Yang lebih penting lagi untuk kita pertanyakan adalah : mengapa peristiwa Isra’ Mi’raj meski terjadi dalam sejarah perjalanan Nabi? Jawabnya adalah bahwa Al-Qur’an menekankan betapa pentingnya pembangunan manusia seutuhnya dan pembangunan masyarakat beserta konsolidasinya. Dan hal ini mencapai klimaksnya yang tergambar pada pribadi hamba Allah yang di Isra’ Mi’rajkan itu, yaitu Nabi Muhammad Saw berikut nilai-nilai yang diterapkannya dalam masyarakat beliau. Dalam surat Al Isra’ ditemukan banyak petunjuk untuk membina diri dan membangun masyarakat.
Adapun hikmah dari peristiwa Isra’ Mi’raj itu sendiri antara lain ; pertama, ditemukannya petunjuk untuk melakukan sholat lima waktu sekaligus sholat sunnah tahajud waktu malam. Terkait ini Allah Swt berfirman : “Dirikanlah sholat dari sesudah matahari tergelincir sampai gelap malam dan dirikanlah pula sholat shubuh. Sesungguhnya sholat shubuh itu disaksikan oleh Malaikat”, Dan pada sebagian malam hari bersembahyang tahajjudlah kamu sebagai suatu ibadah tambahan bagimu : mudah-mudahan Tuhanmu mengangkat kamu pada derajat yang terpuji”. (QS. AL Isra’ : 78 dan 79).

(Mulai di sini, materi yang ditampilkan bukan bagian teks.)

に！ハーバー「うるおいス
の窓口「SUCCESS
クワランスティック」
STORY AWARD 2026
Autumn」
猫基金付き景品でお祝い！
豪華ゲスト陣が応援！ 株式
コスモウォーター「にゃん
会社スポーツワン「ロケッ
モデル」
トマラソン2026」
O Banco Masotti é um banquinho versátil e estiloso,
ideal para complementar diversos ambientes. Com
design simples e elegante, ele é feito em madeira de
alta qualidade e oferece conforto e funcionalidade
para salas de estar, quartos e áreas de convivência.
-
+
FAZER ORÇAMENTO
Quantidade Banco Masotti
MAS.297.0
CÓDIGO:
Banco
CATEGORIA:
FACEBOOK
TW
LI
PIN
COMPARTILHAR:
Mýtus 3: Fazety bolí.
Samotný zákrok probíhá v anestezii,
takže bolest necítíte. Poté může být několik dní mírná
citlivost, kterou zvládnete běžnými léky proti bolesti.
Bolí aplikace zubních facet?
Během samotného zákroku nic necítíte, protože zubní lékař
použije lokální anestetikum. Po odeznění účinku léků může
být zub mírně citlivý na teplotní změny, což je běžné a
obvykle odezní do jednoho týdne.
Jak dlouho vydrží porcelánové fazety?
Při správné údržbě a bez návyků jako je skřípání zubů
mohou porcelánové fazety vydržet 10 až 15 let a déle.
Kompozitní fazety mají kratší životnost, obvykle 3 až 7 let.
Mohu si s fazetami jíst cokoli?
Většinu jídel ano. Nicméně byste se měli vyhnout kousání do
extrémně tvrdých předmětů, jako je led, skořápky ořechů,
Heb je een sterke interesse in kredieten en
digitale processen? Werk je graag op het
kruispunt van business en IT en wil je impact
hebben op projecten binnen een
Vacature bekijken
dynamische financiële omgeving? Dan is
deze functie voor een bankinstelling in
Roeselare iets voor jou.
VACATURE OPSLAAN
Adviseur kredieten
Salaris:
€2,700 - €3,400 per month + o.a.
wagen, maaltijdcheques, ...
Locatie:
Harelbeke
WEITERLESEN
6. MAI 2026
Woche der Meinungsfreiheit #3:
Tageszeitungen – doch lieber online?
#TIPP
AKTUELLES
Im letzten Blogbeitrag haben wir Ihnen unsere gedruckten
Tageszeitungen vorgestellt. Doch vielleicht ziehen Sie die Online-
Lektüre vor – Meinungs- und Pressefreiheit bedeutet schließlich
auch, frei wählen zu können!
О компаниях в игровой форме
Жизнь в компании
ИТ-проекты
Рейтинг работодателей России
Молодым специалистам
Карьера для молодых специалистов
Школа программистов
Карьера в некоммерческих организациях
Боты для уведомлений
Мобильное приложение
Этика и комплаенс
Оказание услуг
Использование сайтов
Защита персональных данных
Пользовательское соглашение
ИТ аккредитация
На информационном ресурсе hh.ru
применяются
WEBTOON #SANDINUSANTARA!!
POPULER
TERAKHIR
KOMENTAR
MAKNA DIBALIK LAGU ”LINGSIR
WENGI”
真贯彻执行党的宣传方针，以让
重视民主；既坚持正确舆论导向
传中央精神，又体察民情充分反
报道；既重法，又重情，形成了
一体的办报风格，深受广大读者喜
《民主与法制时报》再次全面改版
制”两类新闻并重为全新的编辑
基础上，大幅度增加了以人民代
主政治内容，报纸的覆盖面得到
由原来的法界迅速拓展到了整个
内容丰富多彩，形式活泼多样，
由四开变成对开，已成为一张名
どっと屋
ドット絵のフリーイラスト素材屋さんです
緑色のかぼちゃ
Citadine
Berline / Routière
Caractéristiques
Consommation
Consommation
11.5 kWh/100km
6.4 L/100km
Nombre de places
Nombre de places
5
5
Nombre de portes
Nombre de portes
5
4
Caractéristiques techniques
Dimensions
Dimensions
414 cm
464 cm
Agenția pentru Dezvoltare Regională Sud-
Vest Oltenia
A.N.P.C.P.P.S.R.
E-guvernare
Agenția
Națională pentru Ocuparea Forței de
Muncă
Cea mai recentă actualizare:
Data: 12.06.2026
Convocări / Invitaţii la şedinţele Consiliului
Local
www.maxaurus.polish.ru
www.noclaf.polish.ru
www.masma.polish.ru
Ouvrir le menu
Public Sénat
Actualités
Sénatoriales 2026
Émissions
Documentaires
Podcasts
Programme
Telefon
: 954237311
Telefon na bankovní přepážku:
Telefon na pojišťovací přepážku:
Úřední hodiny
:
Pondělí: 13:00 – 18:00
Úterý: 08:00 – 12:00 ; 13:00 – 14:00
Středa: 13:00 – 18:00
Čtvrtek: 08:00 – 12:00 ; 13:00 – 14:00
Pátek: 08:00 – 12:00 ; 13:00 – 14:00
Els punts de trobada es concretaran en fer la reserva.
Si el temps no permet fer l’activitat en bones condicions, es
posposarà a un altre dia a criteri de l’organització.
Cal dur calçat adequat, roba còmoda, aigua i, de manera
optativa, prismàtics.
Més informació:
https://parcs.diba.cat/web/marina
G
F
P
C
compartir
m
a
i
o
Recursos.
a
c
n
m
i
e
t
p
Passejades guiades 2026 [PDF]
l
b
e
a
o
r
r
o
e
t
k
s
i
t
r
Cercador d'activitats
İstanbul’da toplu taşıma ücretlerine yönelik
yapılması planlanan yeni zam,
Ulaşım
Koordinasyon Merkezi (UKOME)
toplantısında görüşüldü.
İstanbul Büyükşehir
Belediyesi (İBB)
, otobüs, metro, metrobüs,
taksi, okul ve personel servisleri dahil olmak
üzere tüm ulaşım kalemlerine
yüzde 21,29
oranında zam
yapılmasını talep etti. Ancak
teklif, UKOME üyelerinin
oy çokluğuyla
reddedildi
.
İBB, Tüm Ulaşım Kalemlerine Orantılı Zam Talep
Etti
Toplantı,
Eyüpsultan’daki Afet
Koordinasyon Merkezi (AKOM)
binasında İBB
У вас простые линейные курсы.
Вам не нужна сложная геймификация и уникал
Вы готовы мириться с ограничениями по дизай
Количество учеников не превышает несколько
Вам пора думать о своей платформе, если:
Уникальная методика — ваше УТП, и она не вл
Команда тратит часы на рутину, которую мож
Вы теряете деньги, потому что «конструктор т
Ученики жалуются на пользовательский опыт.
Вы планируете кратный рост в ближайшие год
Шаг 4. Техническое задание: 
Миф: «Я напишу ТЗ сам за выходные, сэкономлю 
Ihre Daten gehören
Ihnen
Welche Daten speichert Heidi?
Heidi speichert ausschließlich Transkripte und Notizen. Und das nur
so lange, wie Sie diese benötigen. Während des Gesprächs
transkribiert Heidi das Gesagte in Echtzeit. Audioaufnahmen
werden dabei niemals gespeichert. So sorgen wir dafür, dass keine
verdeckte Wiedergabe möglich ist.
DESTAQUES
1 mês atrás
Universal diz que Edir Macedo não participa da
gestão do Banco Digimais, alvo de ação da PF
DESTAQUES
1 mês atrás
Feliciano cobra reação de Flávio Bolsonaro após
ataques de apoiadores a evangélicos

Sholat ini pulalah yang merupakan inti dari peristiwa Isra’ dan Mi’raj ini. Sholat pada hakekatnya merupakan kebutuhan mutlak untuk mewujudkan manusia seutuhnya, dan kebutuhan akal pikiran serta jiwa manusia untuk mengejawantahkan diri ketika berhubungan dengan kholiqnya, Allah Swt. Sholat juga dibutuhkan oleh manusia, karena sholat dalam pengertiannya yang luas, merupakan dasar-dasar pembangunan, terutama pembangunan diri dan kepribadian. Sehingga merupakan tanda bagi kebejatan akhlak dan kerendahan moral, apabila seseorang datang menghadapkan dirinya kepada Tuhan hanya pada saat ia didesak oleh kebutuhannya.
Kedua, petunjuk-petunjuk lain yang ditemukan dalam rangkaian ayat-ayat yang menjelaskan peristiwa Isra’ dan Mi’raj adalah membangun manusia seutuhnya menuju masyarakat adil dan makmur. Dalam kaitan ini Allah Swt berfirman dalam Al- Qur’an surat Al-Isra ayat : 16 : “Jika Kami hendak membinasakan suatu negeri, maka Kami perintahkan kepada orang-orang yang hidup mewah di negeri itu (supaya mereka mentaati Allah untuk hidup adil dalam kesederhanaan), tetapi mereka durhaka; maka sudah sepantasnyalah berlaku bagi terhadapnya ketentuan Kami kemudian Kami hancurkan negeri itu sehancur-hancurnya”.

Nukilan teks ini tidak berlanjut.